Within the last 1.6 million years the Earth has experienced an ice age during which almost one third of the land surface - about 30,000,000 sq km - was covered by ice.
Today the area of ice-covered land has dwindled to 15,600,000 sq km, and continental ice sheets, such as those that were widespread during the last ice age, cover only Greenland and Antarctica.
Smaller ice sheets, known as ice caps, occur in such northern land-masses as Iceland, Spitsbergen and the Canadian Islands.
Valley glaciers that flow out over a plain and coalesce with others to form a broad sheet of ice are called piedmont glaciers; the classic examples of these are found along the southern coast of Alaska.
Ice Movement
In very cold latitudes there is no summer thaw, and the snow that falls in winter is covered and compressed by snow in subsequent falls. The compressed snow eventually becomes glacier ice three or four kilometers thick.
The great pressure that builds up underneath the ice makes the ice crystals slide over each other and, because the pressure lowers the melting point of the ice, water is released which lubricates the mass. In addition, glacier ice under pressure can deform elastically like putty. As a result the ice sheet moves outwards away from the build-up of pressure at the center.
In Greenland the movement may be as great as 20m per day, whereas in Antarctica it may only be a meter per year. The bottom layers of the ice move and are deformed, but the top layers remain rigid and are carried along by them, cracking and splitting as they move.
The weight of a continental ice sheet depresses the land beneath it, so that a large percentage of the land surface of Greenland and Antarctica is below sea level. If these ice sheets were to melt, the level of the land below them would rise due to isostasy, as is happening in the areas of the Baltic Sea where the land is still recovering its isostatic balance after having lost the continental ice sheets that covered it during the last ice age.
The restoration of balance does not just involve a simple raising of the land level; before this occurs the melting ice increases the volume of water in the oceans and raises the sea level at the same time.

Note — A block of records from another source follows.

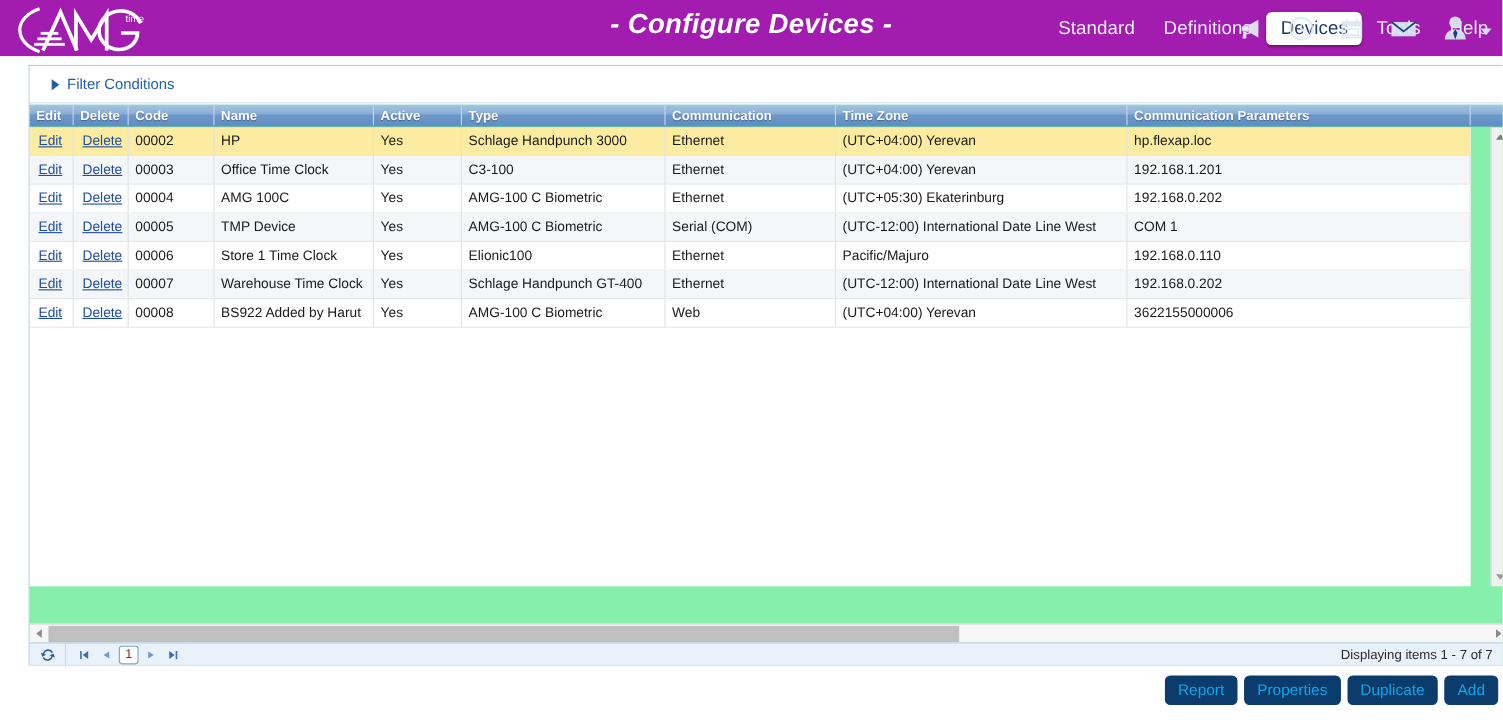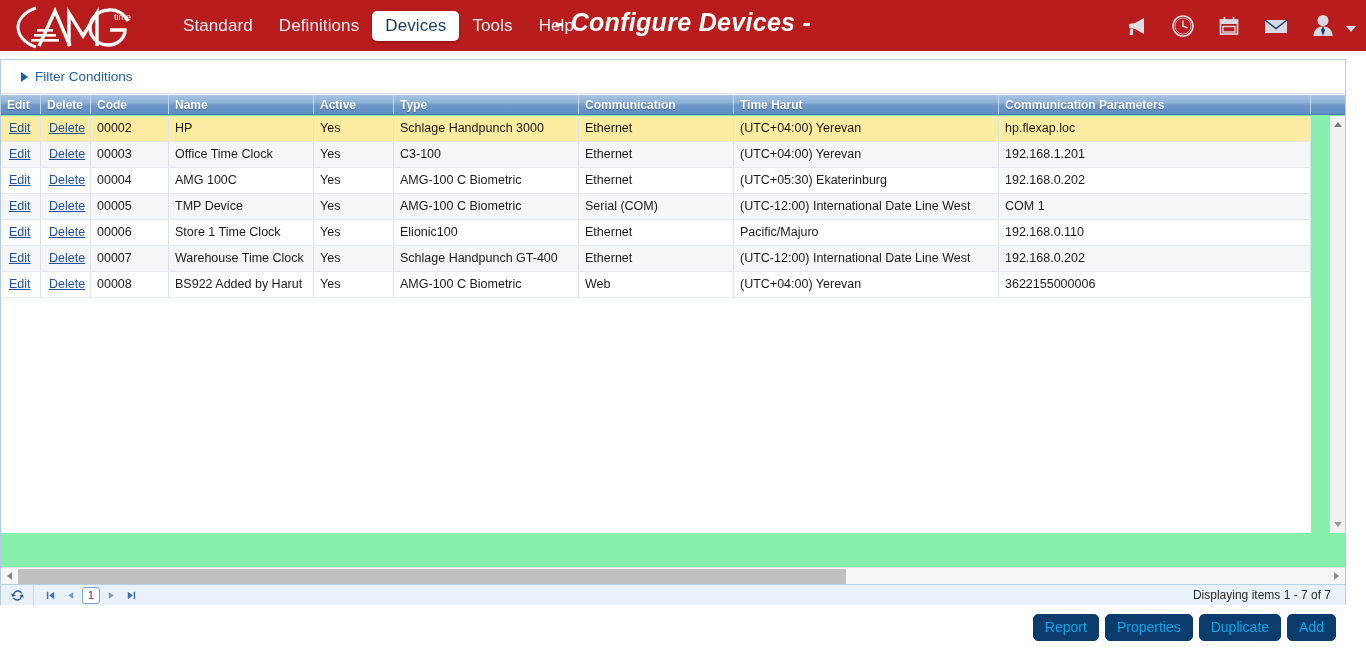--- a/index.html
+++ b/index.html
@@ -8,22 +8,22 @@
     width: 1366px; height: 657px;
     background: #ffffff;
     font-family: "Liberation Sans", sans-serif;
     overflow: hidden;
   }
 
   
   #topbar {
     position: relative;
     width: 1366px; height: 51px;
-    background: #b91c1c;
-    display: flex; align-items: center;
+    background: #a21caf;
+    display: flex; align-items: center; justify-content: space-between;
   }
   #logo-wrap { width: 150px; height: 51px; position: relative; flex: 0 0 150px; }
   #logo-wrap svg { position: absolute; left: 6px; top: 2px; }
 
   .nav-menu { display: flex; align-items: center; gap: 0px; margin-left: 20px; }
   .nav-item {
     color: #e8eef5;
     font-size: 17px;
     padding: 5px 13px;
     cursor: pointer;
@@ -64,21 +64,21 @@
     margin-left: -10px;
     margin-top: 6px;
     cursor: pointer;
   }
 
   
   #page {
     width: 1366px;
     height: 606px;
     background: #ffffff;
-    padding: 8px 10px 0 0;
+    padding: 8px 10px 0 26px;
   }
   #panel {
     border: 1px solid #b5cbe0;
     background: #ffffff;
     width: 1346px;
     height: 546px;
   }
 
   
   #filter-bar {
@@ -343,21 +343,21 @@
     <div id="grid-wrap">
 
       <div id="grid-header">
         <div class="hcell c-edit">Edit</div>
         <div class="hcell c-del">Delete</div>
         <div class="hcell c-code">Code</div>
         <div class="hcell c-name">Name</div>
         <div class="hcell c-act">Active</div>
         <div class="hcell c-type">Type</div>
         <div class="hcell c-comm">Communication</div>
-        <div class="hcell c-tz">Time Harut</div>
+        <div class="hcell c-tz">Time Zone</div>
         <div class="hcell c-param">Communication Parameters</div>
         <div class="hcell last"></div>
       </div>
 
       <div id="grid-body">
           <div class="grow sel">
             <div class="gcell c-edit ctr"><span class="glink">Edit</span></div>
             <div class="gcell c-del ctr"><span class="glink">Delete</span></div>
             <div class="gcell c-code">00002</div>
             <div class="gcell c-name">HP</div>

When an ice sheet passes over or through a mountain range and descends to a lower altitude, as they do in Iceland and the Canadian Islands, it squeezes through the passes and collects between the mountains in the form of lobes that may then become valley glaciers.
The various layers in an ice sheet can be detected by echo sounding, in which pulses of radio waves are sent down into the ice and the resulting echoes analyzed. Reflections from different layers may come from thin layers of dirt, which are probably deposits of volcanic ash that may have periodically drifted into and fallen on the area.
Ice Ages
The Earth has had a number of ice ages. The area covered by them can be mapped by the distribution of rocks, called tillites, which consist of the same type of material found in glacial deposition.
At least three ice ages are known to have occurred in Precambrian times and one in the Upper Ordovician or Lower Silurian period - 430 million years ago - evidence of which has been found in South Africa.
A particularly important ice age occurred in Carboniferous and Permian times - 280 million years ago - and the evidence for this has been found in South America, central and southern Africa, India and Australia. It therefore provides substance for the theory of continental drift and the break-up of Gondwanaland - the great southern continent that existed then.
The most recent ice age was during the Pleistocene era. It began 1,600,000 years ago and ended a mere 11,000 years ago. It consisted of about 18 different advances and retreats of the ice sheets, each one separated by a warm interglacial period during which the climate in the temperate latitudes was at times warmer than it is now.
It is possible that the glacial advances are not over yet and that we are experiencing another interglacial period before the advance of the next ice sheet.
Ice Age Creation
Many theories have been proposed. It has been suggested that the distribution of continental masses may be responsible, for example by preventing the warm oceanic water from reaching the poles. Or the albedo of ice sheets reflects a high percentage of solar radiation and so reduces temperatures sufficiently to affect the world climate. Or there may be fluctuations in the proportion of carbon dioxide or dust particles in the atmosphere; a reduction in carbon dioxide or an increase in dust would allow more heat to be lost from the Earth and so result in lower temperatures.
Others suggest that the reason must be found in space, such as in a fluctuation of the Sun's energy output or the presence of a cloud of dust between the Earth and the Sun.